On Monday, the 2nd of December 2019, a number of industrial metals futures’ prices were muddled in the mud over scepticism that an upbeat November manufacturing data in China might not be pointing towards an economic recovery, while zinc futures’ prices fell to its lowest level in three months.
In point of fact, Monday’s (December 2nd) decline of a majority of industry-grade metal futures’ prices came as a surprise as a private sector survey, Caixin one report released on Monday (December 2nd) had revealed that factory activities in the world’s biggest metal consumer, China, grew at its fastest pace in three years, a report that backed another set of robust government data revealed on Saturday (November 30th).

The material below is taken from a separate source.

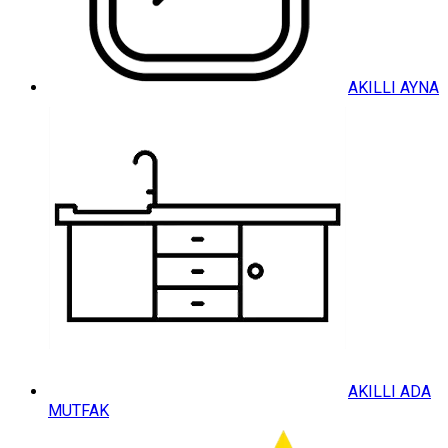
AKILLI AYNA
AKILLI ADA
MUTFAK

Meanwhile, downplaying impacts of the Chinese Caixin one data that had prior history of undermining major economic downturns, a director of commodities research at BMO Capital in London, Colin Hamilton said on Monday’s (December 2nd) market wrap-up, “A lot of people are doubting the veracity of the Caixin one.

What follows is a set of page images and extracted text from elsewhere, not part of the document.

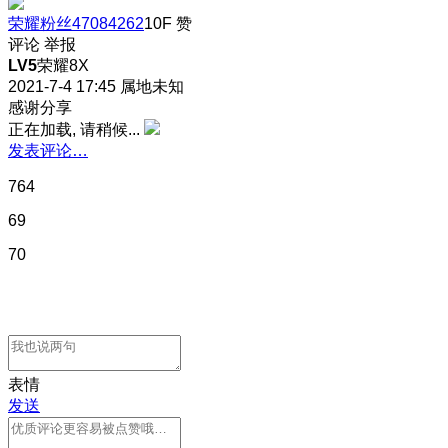
荣耀粉丝47084262
10F
赞
评论
举报
LV5
荣耀8X
2021-7-4 17:45
属地未知
感谢分享
正在加载, 请稍候...
发表评论…
764
69
70
表情
发送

That’s a pretty dramatic turnaround, so there’s a degree of scepticism. Normally the official numbers are above the Caixin one and for two or three months we’ve had it the other way around. ” Citing statistics, on Monday’s (December 2nd) market wrap-up, zinc futures’ prices in the London Metal Exchange fell by 1.3 per cent to $2,243 per ton after touching $2,237, its lowest level since September 4th, while lead futures’ prices shed 1.6 per cent to $1,906 per ton, remarking its weakest level since July 9th and tin dropped 0.03 per cent to $16,490 per ton.
Nonetheless, Nickel futures’ prices posted a rebound of 0.4 per cent to wind down the day at $13,720 per ton after touching $13,610, its lowest level since July 16th, as Indonesia, the world’s largest nickel producer, eased a ban on its nickel exports.